Yes, I like hybrids, whether in transportation, fruit, electoral systems, or the executive-legislative structure.
I like driving our Honda Civic hybrid–at least if I have to drive at all; I’d rather be on the Coaster (which, pulled by a diesel-electric locomotive, is a hybrid of sorts, too). In fruit, I have already sopken of how much I love pluots–which are hybrids of plums and apricots that really do offer the best of both fruits. And just in recent days, one of my very favorite hybrids, the Allspice tangelo, has begun to ripen! Tangelos are crosses of grapefruits and mandarins (tangerines) and many really do offer the best of both parents, but none more so than Allspice. It is very aptly named, as it does have a sort of “spicy” character, with an incredible balance of flavors.

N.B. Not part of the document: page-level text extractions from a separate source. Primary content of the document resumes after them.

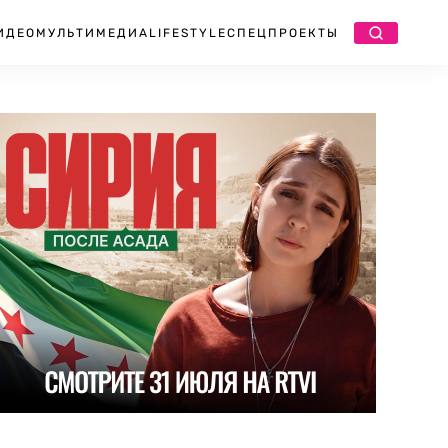
ИДЕО
МУЛЬТИМЕДИА
LIFESTYLE
СПЕЦПРОЕКТЫ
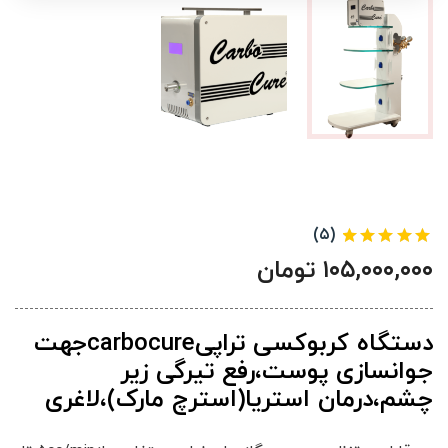
(۵)
۱۰۵,۰۰۰,۰۰۰
تومان
دستگاه کربوکسی تراپیcarbocureجهت
جوانسازی پوست،رفع تیرگی زیر
چشم،درمان استریا(استرچ مارک)،لاغری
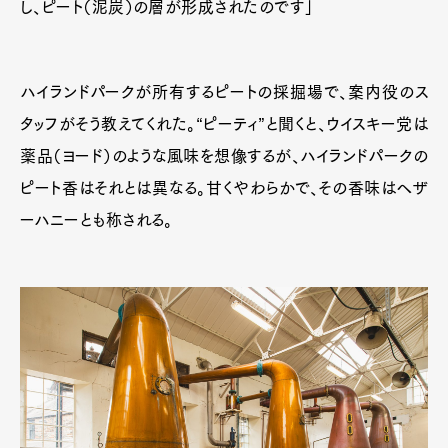
し、ピート（泥炭）の層が形成されたのです」
ハイランドパークが所有するピートの採掘場で、案内役のス
タッフがそう教えてくれた。“ピーティ”と聞くと、ウイスキー党は
薬品（ヨード）のような風味を想像するが、ハイランドパークの
ピート香はそれとは異なる。甘くやわらかで、その香味はヘザ
ーハニーとも称される。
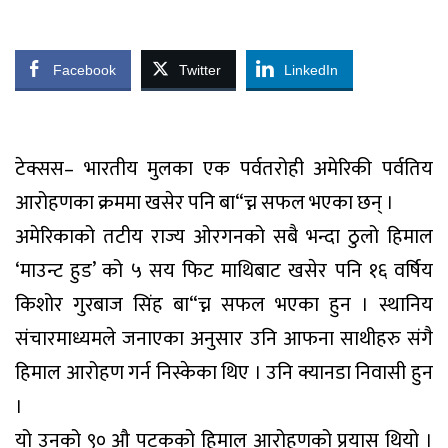
Facebook
Twitter
LinkedIn
टेक्सस– भारतीय मुलका एक पर्वतरोही अमेरिकी पर्वतिय
आरोहणका क्रममा खसेर पनि बा“च्न सफल भएका छन् ।
अमेरिकाको तटीय राज्य ओरगनको सबै भन्दा ठुलो हिमाल
‘माउन्ट हुड’ को ५ सय फिट माथिबाट खसेर पनि १६ वर्षिय
किशोर गुरबाज सिंह बा“च्न सफल भएका हुन । स्थानिय
संचारमाध्यमले जनाएका अनुसार उनि आफना साथीहरु संगै
हिमाल आरोहण गर्न निस्केका थिए । उनि क्यानडा निवासी हुन
।
यो उनको ९० औ पटकको हिमाल आरोहणको प्रयास थियो ।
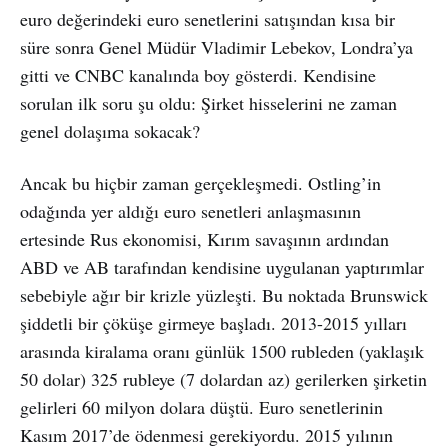
euro değerindeki euro senetlerini satışından kısa bir
süre sonra Genel Müdür Vladimir Lebekov, Londra’ya
gitti ve CNBC kanalında boy gösterdi. Kendisine
sorulan ilk soru şu oldu: Şirket hisselerini ne zaman
genel dolaşıma sokacak?
Ancak bu hiçbir zaman gerçekleşmedi. Ostling’in
odağında yer aldığı euro senetleri anlaşmasının
ertesinde Rus ekonomisi, Kırım savaşının ardından
ABD ve AB tarafından kendisine uygulanan yaptırımlar
sebebiyle ağır bir krizle yüzleşti. Bu noktada Brunswick
şiddetli bir çöküşe girmeye başladı. 2013-2015 yılları
arasında kiralama oranı günlük 1500 rubleden (yaklaşık
50 dolar) 325 rubleye (7 dolardan az) gerilerken şirketin
gelirleri 60 milyon dolara düştü. Euro senetlerinin
Kasım 2017’de ödenmesi gerekiyordu. 2015 yılının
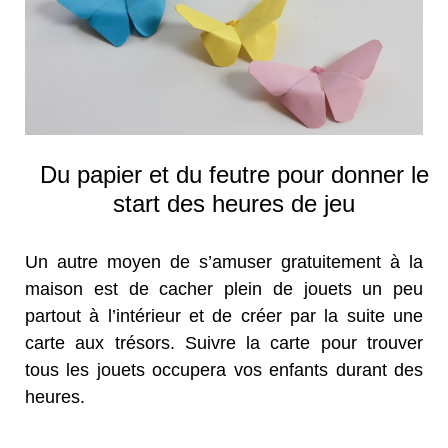
Du papier et du feutre pour donner le
start des heures de jeu
Un autre moyen de s’amuser gratuitement à la
maison est de cacher plein de jouets un peu
partout à l’intérieur et de créer par la suite une
carte aux trésors. Suivre la carte pour trouver
tous les jouets occupera vos enfants durant des
heures.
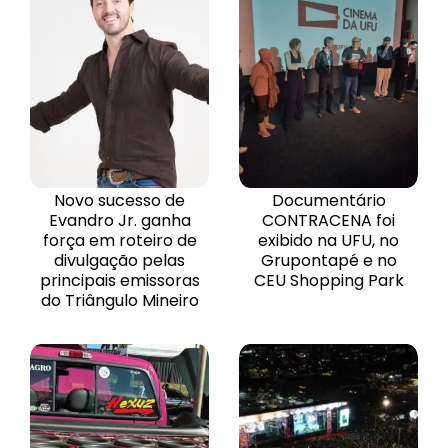
Novo sucesso de
Documentário
Evandro Jr. ganha
CONTRACENA foi
força em roteiro de
exibido na UFU, no
divulgação pelas
Grupontapé e no
principais emissoras
CEU Shopping Park
do Triângulo Mineiro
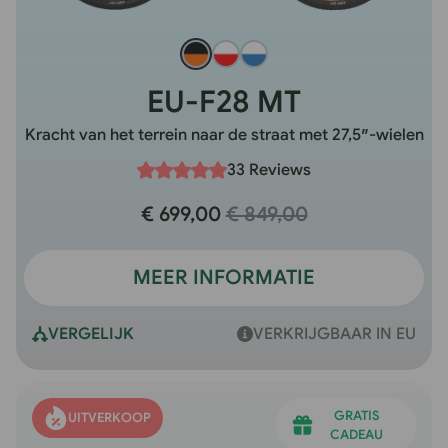
EU-F28 MT
Kracht van het terrein naar de straat met 27,5″-wielen
33 Reviews
€ 699,00
€ 849,00
MEER INFORMATIE
VERGELIJK
VERKRIJGBAAR IN EU
GRATIS
UITVERKOOP
CADEAU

When it comes to political institutions, I have had many good things to say here at F&V about mixed-member proportional (MMP) electoral systems, which are a hybrid of first-past-the-post (by which roughly half of a legislative chamber is elected) and proportional representation (the principle on which the overall partisan make-up of the chamber is determined under MMP).
Now the journal, French Politics, has given me the honor of not only publishing a paper of mine on hybrid forms of executive-legislative relations, but also making it one of their very rare free-access publications: “Semi-Presidential Systems: Dual Executive And Mixed Authority Patterns” [PDF].
In this article (which is part of a review of the contributions to political science of Maurice Duverger), I apply a neo-Madisonian perspective to semi-presidential systems, identified in 1980 by Duverger as a ‘new political system model’ in which there is both a popularly elected president with some significant powers and a prime minister who heads a cabinet that may be removed by a parliamentary vote of no-confidence.
In the paper I note how semi-presidential regimes create a very different set of “transactions” between institutions with separate popular mandates than does the US constitution, but nonetheless follow a similar Madisonian logic (unlike parliamentary systems) in providing for inter-institutional checks.
I believe semi-presidential systems are probably superior to either presidential or parliamentary systems, though there is no such thing as one set of institutions that suits all situations. Besides, there is enormous variation within the basic semi-presidential type, and that variation is a major theme of the paper (pages 14 and 15 of the PDF, linked above, show these variations in numerous countries).
Now, if you will excuse me, I am going to go pick an Allspice. The tree is right outside F&V HQ. How convenient. Oh, and then I have some exams to return to.